Potential Genetic Basis for Suicidal Ideation, SSRI Link Identified
> 10/1/2007 10:49:36 AM

Suicide rates rose after the FDA slapped blackbox warnings on antidepressants. For months, evidence has been piling up that Selective Serotonin Reuptake Inhibitors (SSRIs) should not be blamed for suicides. The statistical link was poorly constructed and there is no conclusive evidence that the suicidal ideation supposedly increased by medication actually leads to suicidal behavior. The FDA acted irresponsibly, but it is possible that their concerns have some small basis in reality. A genetic test, published in the current issue of The American Journal of Psychiatry, suggests that a tiny sub-population of depressed patients carry genes that predispose them to adverse reactions to SSRIs.

Dr. Gonzalo Laje suspected that the anecdotal reports of suicidal ideation surging in the first stage of treatment might sometimes be caused by rare genes rather than paranoid doctors. To test his hypothesis, he turned to the vast database of information collected by the STAR*D trial (suicidal ideation increases are so rare, around 4%, that large pools of data are required in order to attain statistical validity). Dr. Laje focused on the citalopram trial because citalopram is a representative and widely prescribed SSRI. He also narrowed his focus to the 68 genes that seemed most likely to contain genetic markers relevant to depression treatment.  
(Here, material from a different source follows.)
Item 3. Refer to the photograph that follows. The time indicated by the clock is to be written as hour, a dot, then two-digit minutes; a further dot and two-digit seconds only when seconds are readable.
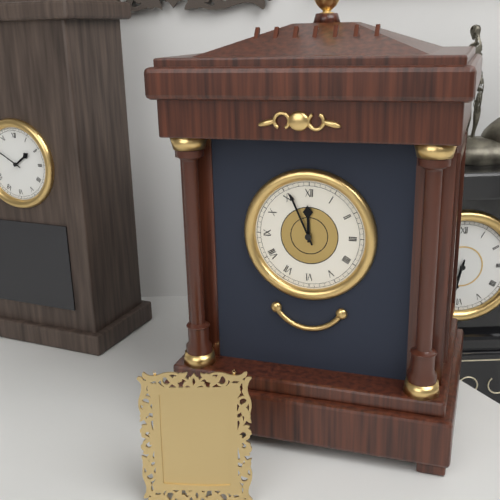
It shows 11.56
Two genes, GRIA3 and GRIK2, did contain markers that were closely correlated to suicidal ideation. Both of these genes regulate glutamate, a neurotransmitter thought to be crucial in SSRI treatment. While this study has some limitations, such as an examination of only one SSRI and a reliance on another study that was not specifically tailored to collect information on suicidal ideation, it is sound enough to warrant attention. The statistical analysis is particularly rigorous; the link between genes and ideation was filtered through many different population groupings to make sure that no hidden associations were confounding the results. For example, researchers made sure that the genetic link maintained statistical significance inside of each racial group to rule out the possibility that some groups responded more negatively to treatment for extraneous reasons.

The discovery of more genes that influence depression treatment is incredibly important. In a June article, we expressed our excitement about the progress being made towards predicting how individuals will react to depression medication with a genetic test. These tests should be able to predict the likelihood of positive reactions (a reduction in depression symptoms) and negative reactions (suicidal ideation). Many patients have to try multiple antidepressants before they find one that is effective for them. Genetic tests, now possible because of discoveries like the neurotrophic factor that Dr. Francis Lee proved responsible for unresponsiveness to some SSRIs, hold out the possibility of replacing arduous trial-and-error with a quick and sure genetic test. In that June article, we pointed out the tantalizing evidence put forth by Dr. Roy Perlis that there was a link between suicidal ideation and the CREB1 gene. While Dr. Perlis’ study was small and preliminary, it combines with the more recent work of Dr. Laje to create a solid foundation for genetic testing. It seems likely that psychiatrists will soon be able to identify patients most at risk for adverse reactions, and then either prescribe alternative medication or protect those endangered patients with heightened monitoring.